Sayfa alıntısı =
################

Biz mi kötüyüz, yoksa şartlar mı?
İçimizde hala iyi kalanlar var mı?
Son anda kurtulmak, yani hayatımızı güzel sonlandırmak elimizde mi?
Global bir köy haline gelen dünyada Kültür Emperyalizminden söz edilebilir mi?
Dünyada “çarklar” nasıl dönüyor?
diye sordum kendime Squid Game’i (Kalamar Oyunu) izledikten sonra, yazımın bir kısmı spoiler içerir. Ama bana sorarsanız, önce hepsini okuyun ve diziyi daha rahat ve düşünerek seyredin. Hala hatırımdadır, Matrix filmini o zaman adaşım olan CIOmuz ile izlemiştim ve ben çok keyif almıştım açıklamalarından, ama diğer izleyicileri bilemiyorum tabi. 🙂 Neyse karar sizin.
Kısa bir süre önce merak edip “Netflix’in tüm zamanların en çok izlenen dizisi” olarak” ünlenen Squid Game’i (Kalamar Oyunu) izledim. Dizinin yazarı ve yönetmeni 50 yaşındaki Hwang Dong Hyuk dizi fikrinin, küresel mali krizin ardından 2009 yılında kendi ailesinin maddi zorluklarından çıktığını söylüyor. Dizi Netflix projesi değil, Güney Kore’de TV kanallarından biri için yapılmış bir dizi… Annesi çalıştığı şirketten emekli olduğu için babaannesiyle birlikte yaşıyorlarmış, maddi olarak zorlanmışlar. Üzerinde çalıştığı bir film varmış ama finansman bulamamış. Bu yüzden de yaklaşık bir yıl çalışamamış. Kredi çekmek zorunda kalmış. Güney Kore dünyanın en borçlu insanlarından oluşuyor. 2019’da Oscar alan Güney Kore yapımı Parazit’in konusu da kapitalizm eleştirisi idi. Güney Kore bir fincan kahve için bile borç alabileceğiniz bir yer. Hane halkı borcu toplam milli gelirden daha fazla. Ama kötü yatırımlar, kötü alışkanlıklar, gereksiz harcama, şanssızlık insanları yüksek riskli kazanç yollarına itiyor. Umdukları olmayınca da borç batağında herşeyi yapma potansiyelleri oluyor. Kısa bir süre önce Türkiye’de de evini, arsasını satıp yüksek fiyattan dolar alıp, sonra varlık kaybına uğrayanlar olmadı mı? Hwang Dong Hyuk Güney Kore usulü yani asyavari kapitalizm eleştirisi yapmış anlayacağınız. Şimdi yazımda sizlerle kültür üretimi ve güdümünden bahsetmek istiyorum, bakalım ne kadar uyuşacağız.

################

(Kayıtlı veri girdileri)

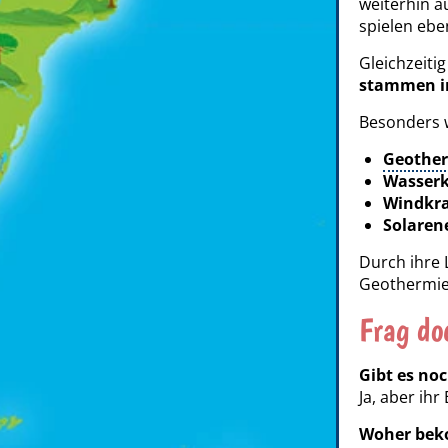
weiterhin 
spielen ebe
Gleichzeitig
stammen i
Besonders w
Geothe
Wasserk
Windkra
Solaren
Durch ihre
Geothermie 
Frag do
Gibt es no
Ja, aber ihr
Woher beko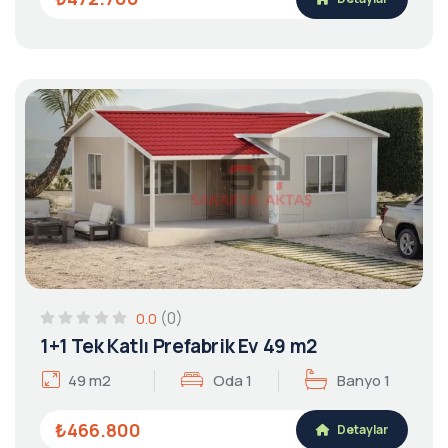
(0)
0.0
1+1 Tek Katlı Prefabrik Ev 49 m2
49 m2
Oda 1
Banyo 1
₺466.800
Detaylar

################

Alıştırma hakkında = Yukarıdaki Squid Game yazısına göre insanları yüksek riskli kazanç yollarına iten etkenlerin hepsini sıralayın.

Alıştırma yanıtı =
- Kötü yatırımlar
- Kötü alışkanlıklar
- Gereksiz harcama
- Şanssızlık